Pick up the forum discussion about the Ubuntu Remote Desktop break-in where the text below stops, and keep writing it.

Text passage:
╔══
Hey all. I am running Ubuntu 9.10 on a few boxes at home. Have Verizon Fios router, with wifi through the house, wpa2 with a random alphanumeric password, SSID broadcast turned off and MAC verification on. I was playing around with Ubuntu Remote Desktop, and turned it on on 1 box, allowing viewing and control of the box through Remote Desktop, thinking this was safe, as an intruder would have to get on the local network through the router firewall to hack the box. I was surprised to see that someone was able to get in and control the mouse and open some files on the box. I immediately closed down the box and inactivated Remote Desktop. Any ideas about safety/hackability?? I thought I was doing everything right and no one would have been able to easily get through wpa2. (I know the wifi doesn't extend to the curb, so was someone sitting in my backyard with a sniffer???).

Any ideas are appreciated.

Thanks,

Maypo.

Posted

If the pc itself was using wireless and you enabled something locally that didnt require a login(which I thought linux forces you to do anyway with just about any feature, especially uBuntu with sudo) then they could get in without the router and just via your wifi card as an adhoc network. More than likely though, someone got in through a flaw in your network, maybe even via the internet via router or browser exploit of some sort. Check your router has remote admin disabled and no funky dns settings or port forwarding has been changed as well as what services and ports are open on the uBuntu box. What other machines are on your network? Any windows boxes? Do they share the same passwords with the uBuntu box. If someone compromised another node on your network that shared the same passwords, they could have jumped machine to machine.
╚══
Record extracts:
╔══
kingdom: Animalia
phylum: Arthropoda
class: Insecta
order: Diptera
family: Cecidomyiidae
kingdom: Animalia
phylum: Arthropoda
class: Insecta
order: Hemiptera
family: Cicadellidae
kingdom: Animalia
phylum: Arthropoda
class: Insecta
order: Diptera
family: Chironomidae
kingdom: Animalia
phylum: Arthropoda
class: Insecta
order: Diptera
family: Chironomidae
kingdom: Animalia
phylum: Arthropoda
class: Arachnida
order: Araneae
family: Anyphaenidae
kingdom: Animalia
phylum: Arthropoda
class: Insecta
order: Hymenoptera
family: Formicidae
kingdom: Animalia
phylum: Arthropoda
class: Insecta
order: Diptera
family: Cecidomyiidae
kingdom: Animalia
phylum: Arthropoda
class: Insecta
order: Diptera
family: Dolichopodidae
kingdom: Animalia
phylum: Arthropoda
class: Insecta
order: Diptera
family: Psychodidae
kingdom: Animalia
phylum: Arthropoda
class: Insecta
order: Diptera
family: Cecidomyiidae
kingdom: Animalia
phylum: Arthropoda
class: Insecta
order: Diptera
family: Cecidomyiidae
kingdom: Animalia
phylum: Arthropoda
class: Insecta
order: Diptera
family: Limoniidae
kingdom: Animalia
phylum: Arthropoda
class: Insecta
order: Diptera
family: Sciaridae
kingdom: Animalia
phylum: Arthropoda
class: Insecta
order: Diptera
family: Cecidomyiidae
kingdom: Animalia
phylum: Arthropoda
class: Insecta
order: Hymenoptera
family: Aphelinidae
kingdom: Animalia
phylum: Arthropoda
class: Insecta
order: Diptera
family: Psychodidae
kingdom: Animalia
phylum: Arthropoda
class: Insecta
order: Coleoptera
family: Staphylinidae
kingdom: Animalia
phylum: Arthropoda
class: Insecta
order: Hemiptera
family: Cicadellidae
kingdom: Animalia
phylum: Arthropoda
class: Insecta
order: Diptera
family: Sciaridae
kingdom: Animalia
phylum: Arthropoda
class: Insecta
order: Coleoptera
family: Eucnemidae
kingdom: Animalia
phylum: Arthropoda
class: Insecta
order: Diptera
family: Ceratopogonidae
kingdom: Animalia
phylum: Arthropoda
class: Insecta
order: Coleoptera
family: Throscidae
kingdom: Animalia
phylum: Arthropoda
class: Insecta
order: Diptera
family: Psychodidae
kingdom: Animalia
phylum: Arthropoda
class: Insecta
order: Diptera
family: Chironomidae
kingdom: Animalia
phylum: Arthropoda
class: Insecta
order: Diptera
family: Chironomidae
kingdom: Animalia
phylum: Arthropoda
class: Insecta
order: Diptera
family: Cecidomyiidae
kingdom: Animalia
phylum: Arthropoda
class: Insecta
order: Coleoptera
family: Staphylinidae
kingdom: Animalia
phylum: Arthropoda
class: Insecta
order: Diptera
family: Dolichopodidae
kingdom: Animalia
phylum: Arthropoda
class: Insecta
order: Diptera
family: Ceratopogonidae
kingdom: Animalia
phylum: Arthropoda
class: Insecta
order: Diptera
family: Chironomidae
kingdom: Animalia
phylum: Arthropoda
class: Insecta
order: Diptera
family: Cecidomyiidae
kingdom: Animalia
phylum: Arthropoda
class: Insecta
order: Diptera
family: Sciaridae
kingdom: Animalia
╚══
Task result:
Posted

By default the built-in VNC server on Ubuntu is disabled. If you enabled it without changing anything, it will not have a password, but will ask for yer permission if someone is trying to connect.

VNC is pathetically insecure, unless you are tunneling it over something like SSH. Most of the stories I've heard of people being hacked was due to them accidentally or purposely exposing VNC to the internet.

Check the firewall on yer router and make sure there are no ports forwarded that aren't supposed to be.

Posted

There are also some 0-days for certain linux kernels and distros, so be aware of that as well.